Podpalił budynek gospodarczy w którym przebywały 3 osoby. Policjanci zatrzymali 60-letniego mężczyznę, który jest podejrzany o podpalenie domu i stodoły w Wilkowisku. Przed zdarzeniem mężczyzna groził swojej siostrzenicy spaleniem budynków, a następnie oblał stodołę substancją łatwopalną i doprowadził do pożaru.
Do zdarzenia doszło 17 września. Około godziny 17:30, policjanci zostali powiadomieni o pożarze budynków gospodarczych w gminie Jodłownik. Na miejscu okazało się, że płonie stodoła a ogień przeniósł się także na budynek mieszkalny, w którym przebywała kobieta wraz z trójką dzieci.

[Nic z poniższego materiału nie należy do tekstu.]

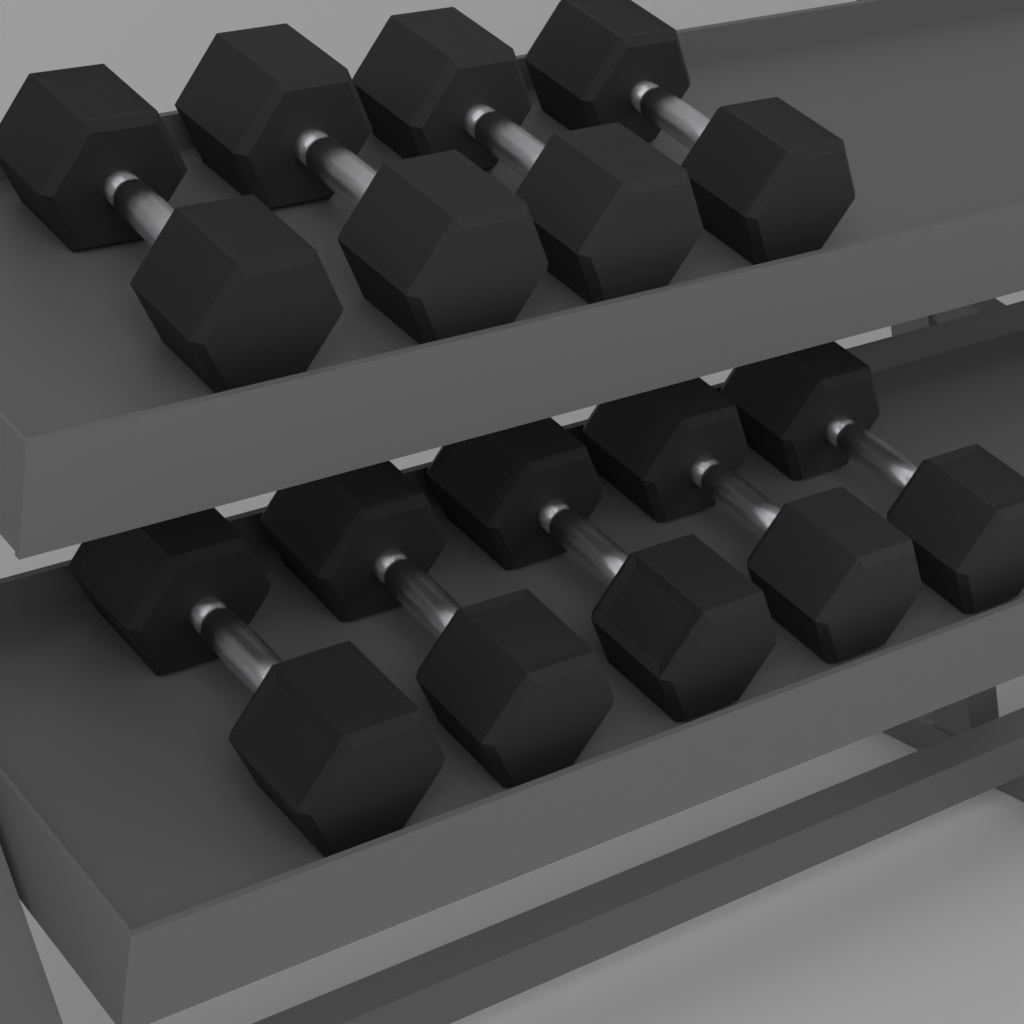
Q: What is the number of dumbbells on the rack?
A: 9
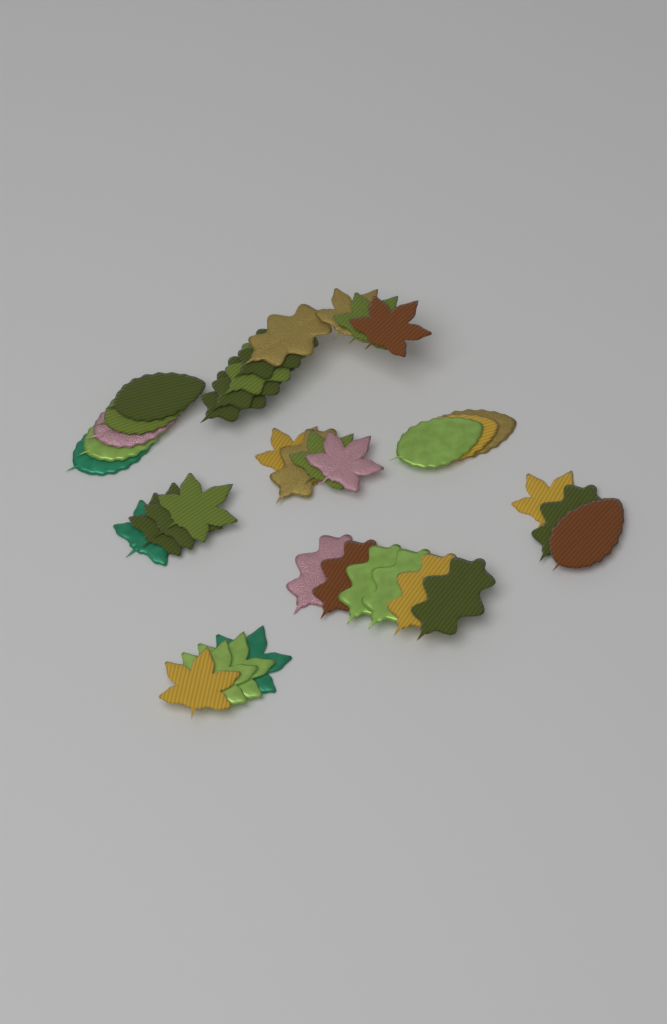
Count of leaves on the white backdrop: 37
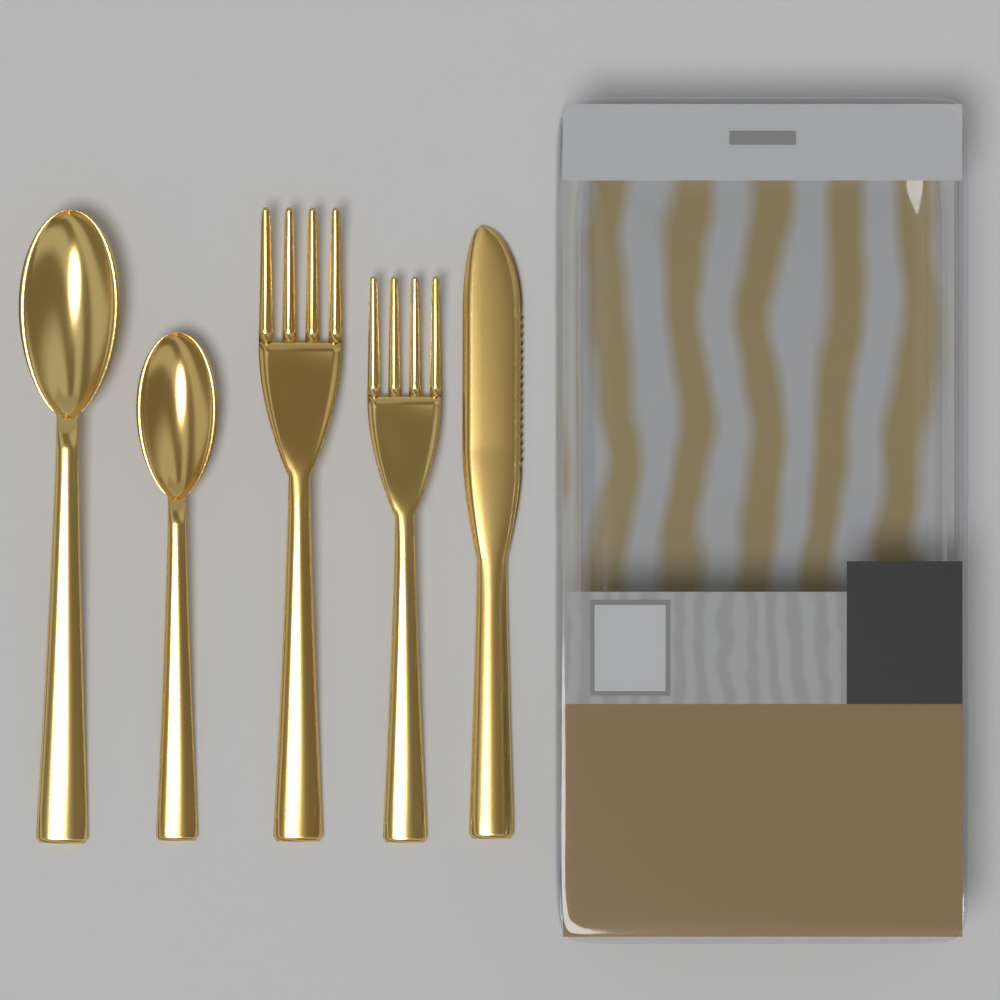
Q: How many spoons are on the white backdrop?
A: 2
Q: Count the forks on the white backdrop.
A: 2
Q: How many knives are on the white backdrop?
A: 1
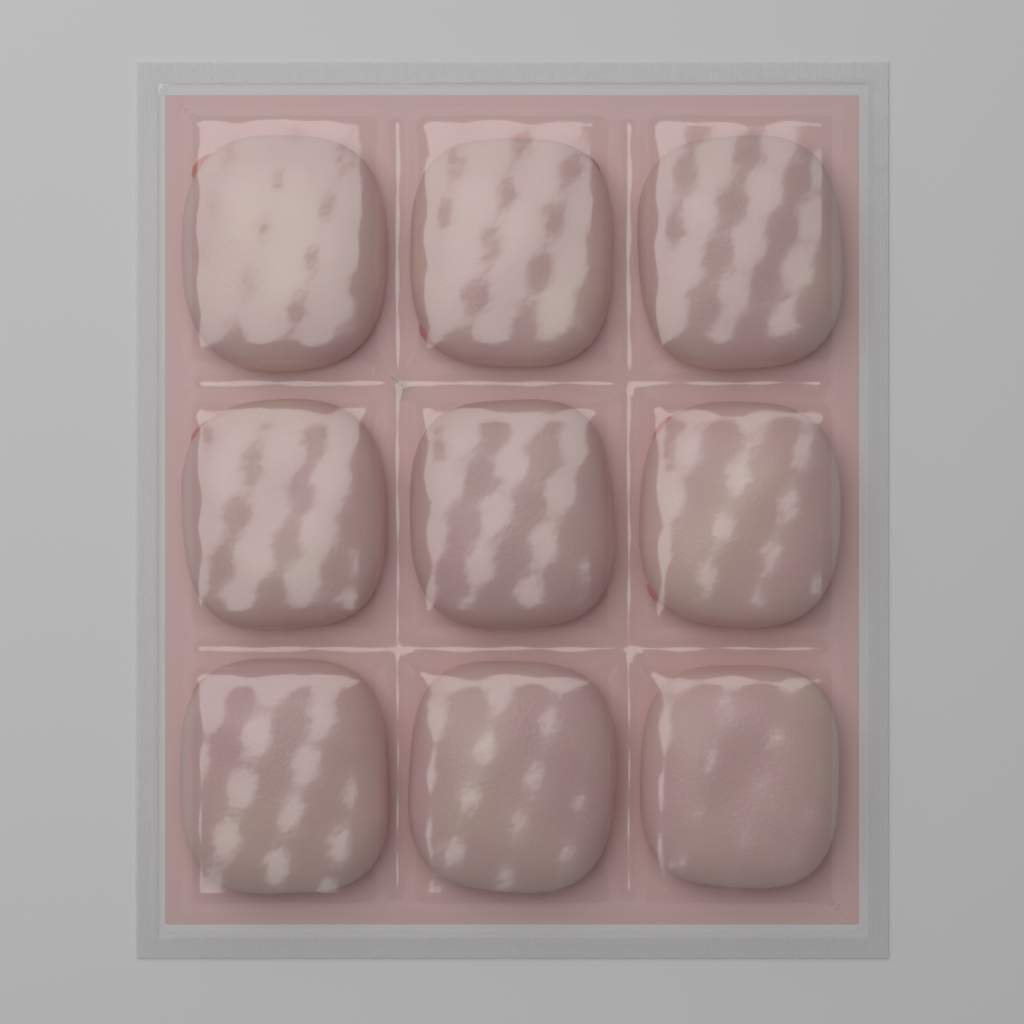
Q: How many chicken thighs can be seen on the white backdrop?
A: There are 9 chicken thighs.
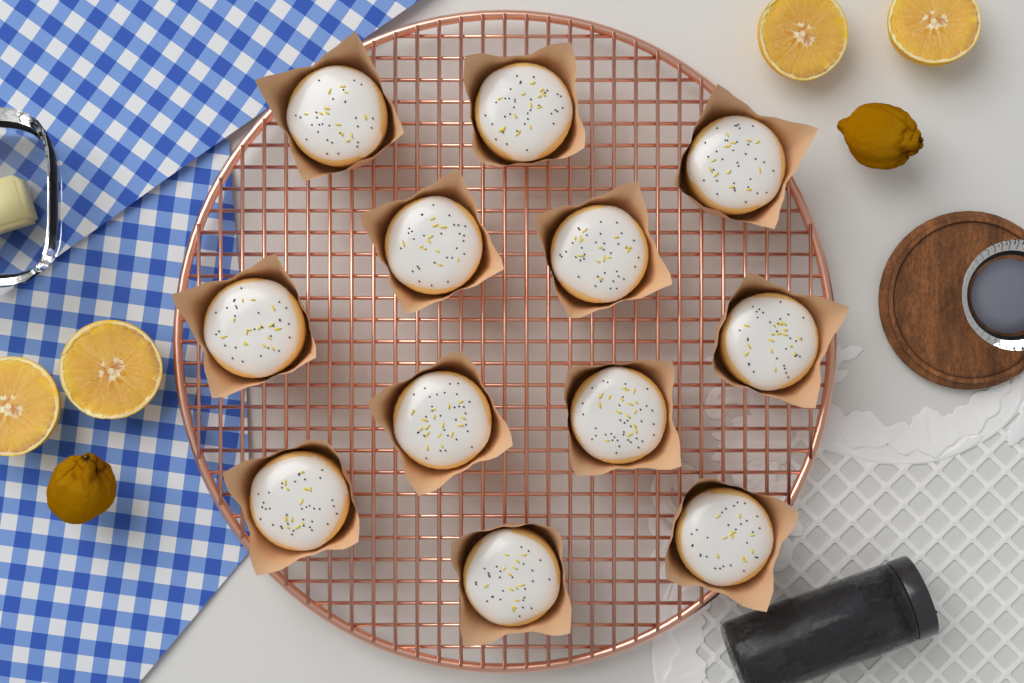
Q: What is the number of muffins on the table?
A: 12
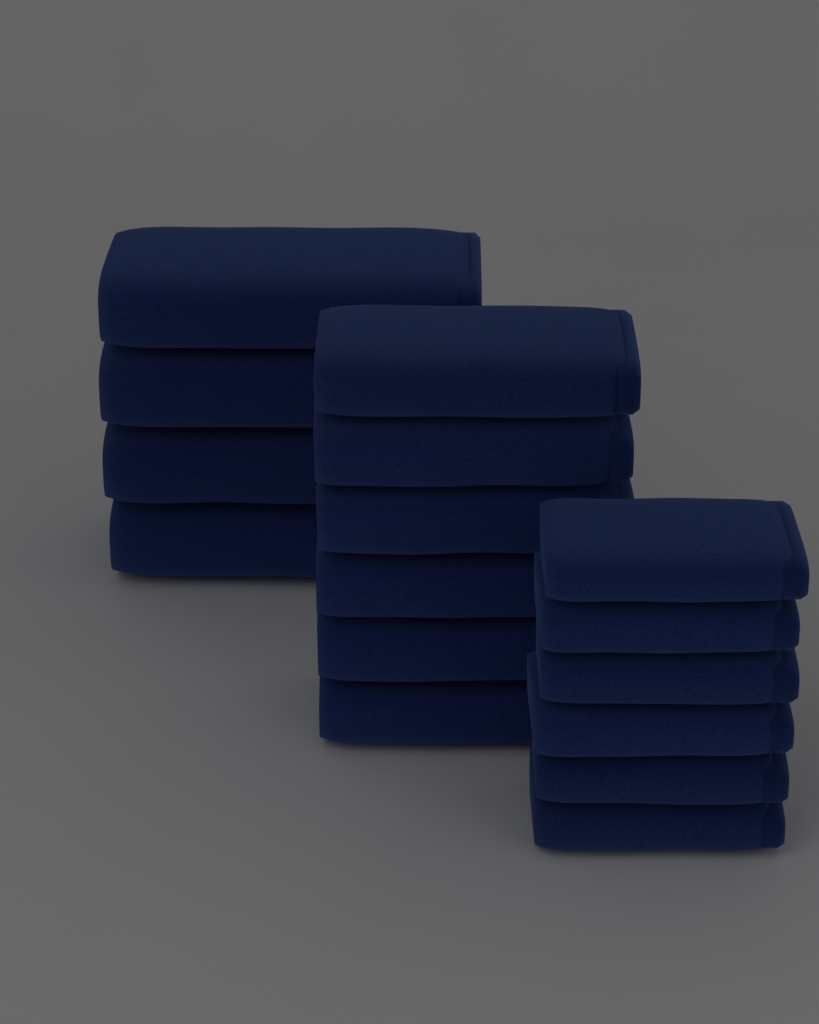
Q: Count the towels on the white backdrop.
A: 16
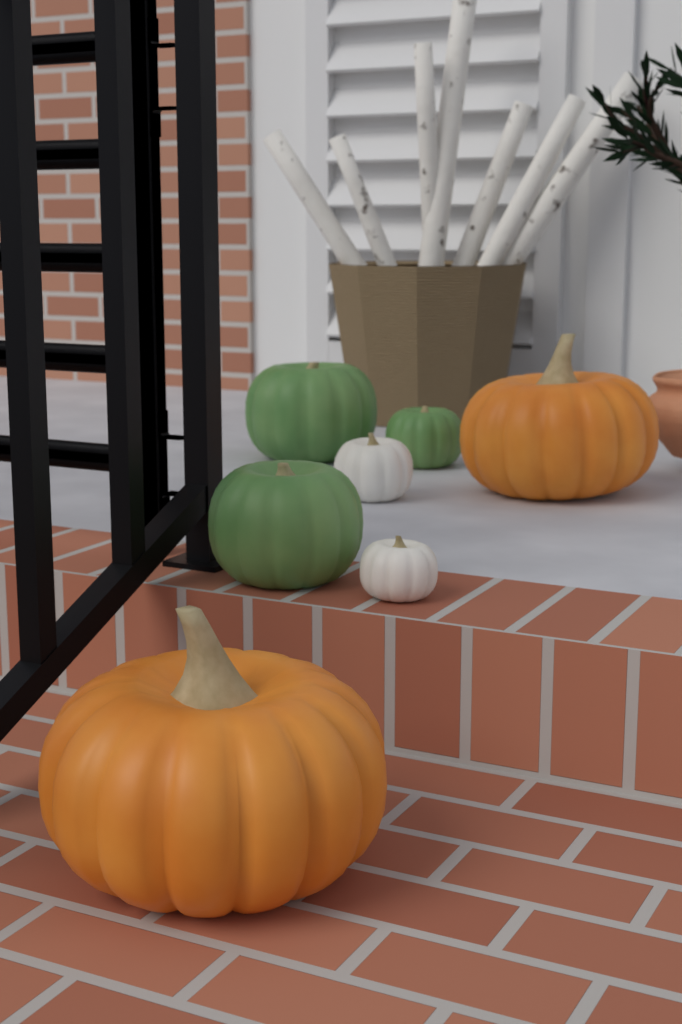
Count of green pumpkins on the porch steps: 3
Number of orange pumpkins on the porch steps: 2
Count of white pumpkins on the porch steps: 2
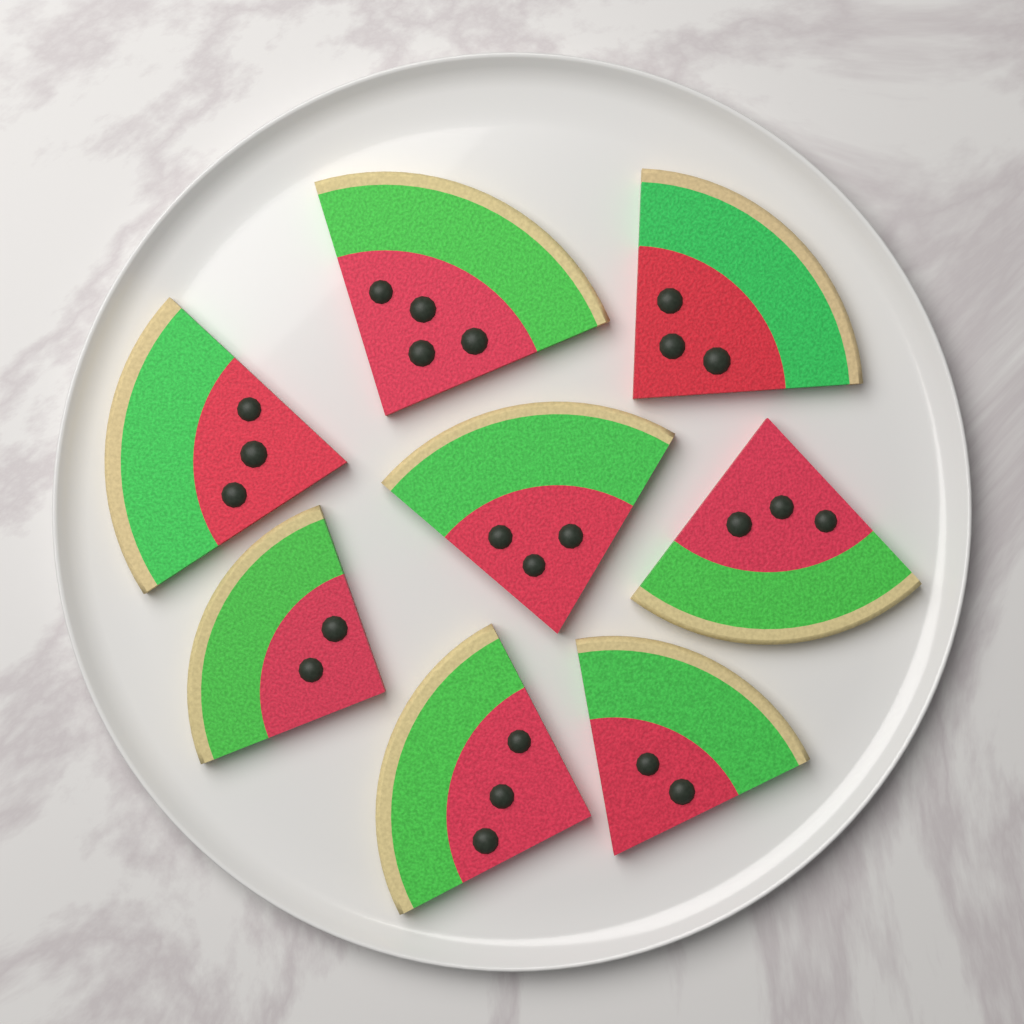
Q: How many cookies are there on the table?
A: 8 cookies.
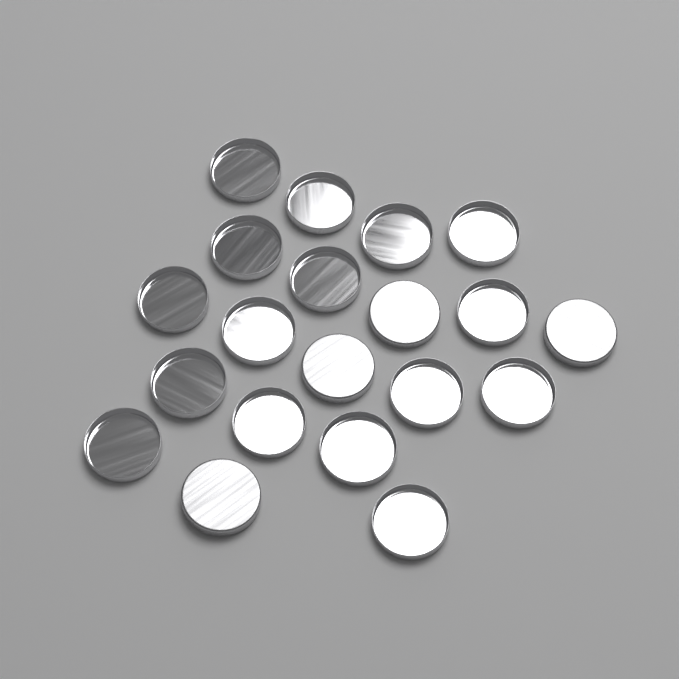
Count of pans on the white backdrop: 20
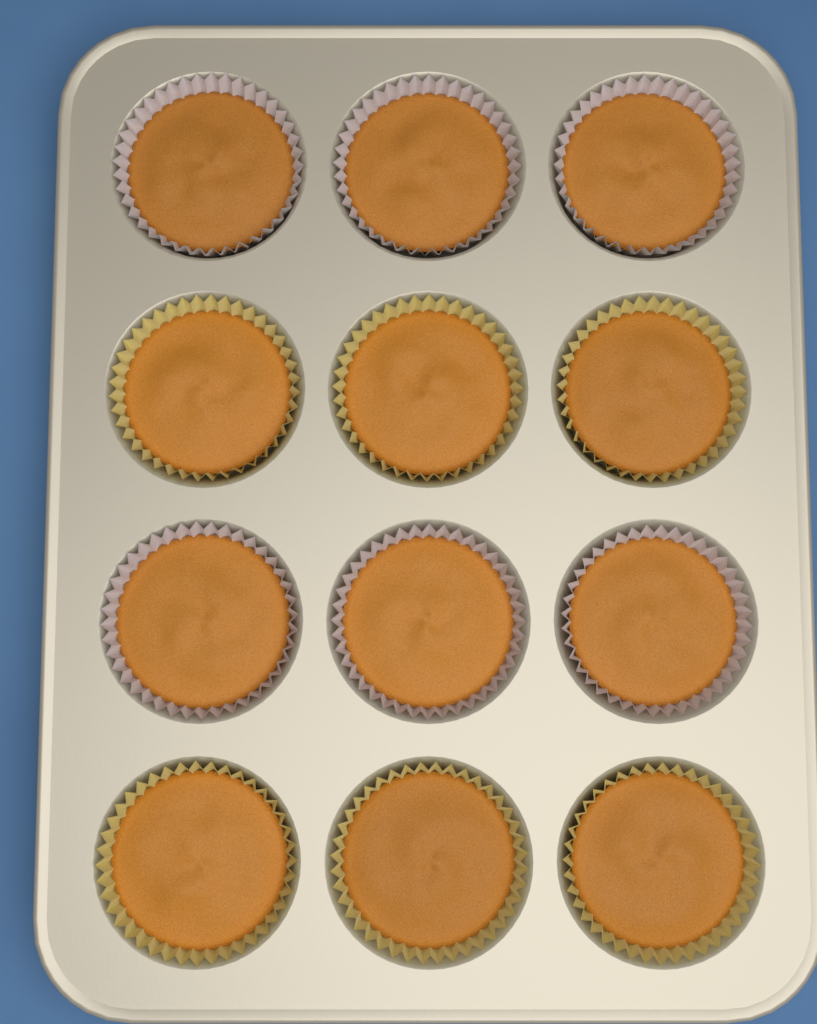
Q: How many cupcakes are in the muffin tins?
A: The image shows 12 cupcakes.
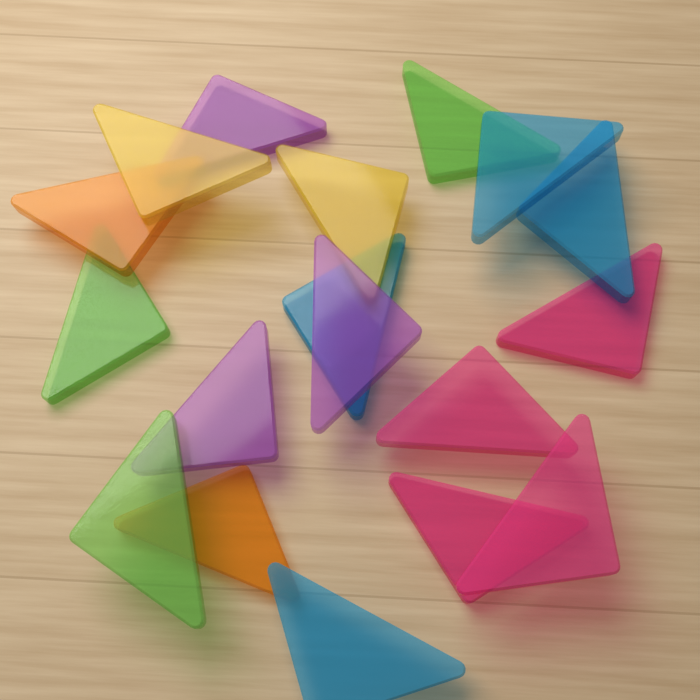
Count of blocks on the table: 18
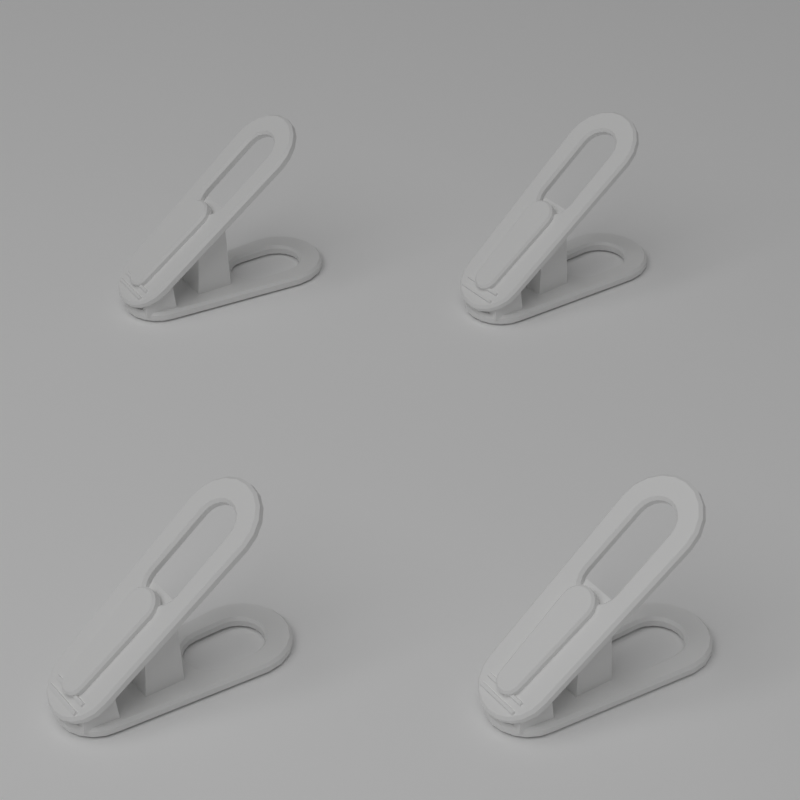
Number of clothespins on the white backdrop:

Stodoła uległa całkowitemu spaleniu, a w budynku mieszkalnym częściowemuzniszczeniu uległo poszycie dachu a w związku z akcją gaśniczą uszkodzeniu uległo również wyposażenie budynku.
W domu tym zamieszkiwał 60-latek wraz z swoją siostrzenicą, która była właścicielką posesji i jej trójką dzieci.
– Policjanci ustalili, że przed zdarzeniem mężczyzna groził swojej siostrzenicy spaleniem budynków, a następnie oblał stodołę substancją łatwopalną i doprowadził do pożaru. 60-latek został zatrzymany. Był on nietrzeźwy – badanie wykazało 2 promile alkoholu w organizmie – mówi asp. Jolanta Batko, rzecznik KPP Limanowa.
Mężczyzna został osadzony w pomieszczeniach zatrzymanych w limanowskiej komendzie. Zebrany materiał dowodowy pozwolił na przedstawienie mu zarzutu gróźb karalnych oraz uszkodzenia mienia znacznej wartości. Podejrzany umyślne oblał wnętrza budynku gospodarczego łatwopalną cieczą, po czym podpalił ją doprowadzając do pożaru zabudowań gospodarczych i mieszkalnych i powodując straty w kwocie około 350 000 złotych.
– Sąd Rejonowy w Limanowej zastosował wobec podejrzanego środek zapobiegawczy w postaci tymczasowego aresztowania na okres trzech miesięcy. Mężczyźnie grozi kara do 10 lat pozbawienia wolności – dodaje J. Batko.
Wczoraj druhowie miejscowej jednostki pomagali domownikom w porządkowaniu miejsca, gdzie doszło do pożaru.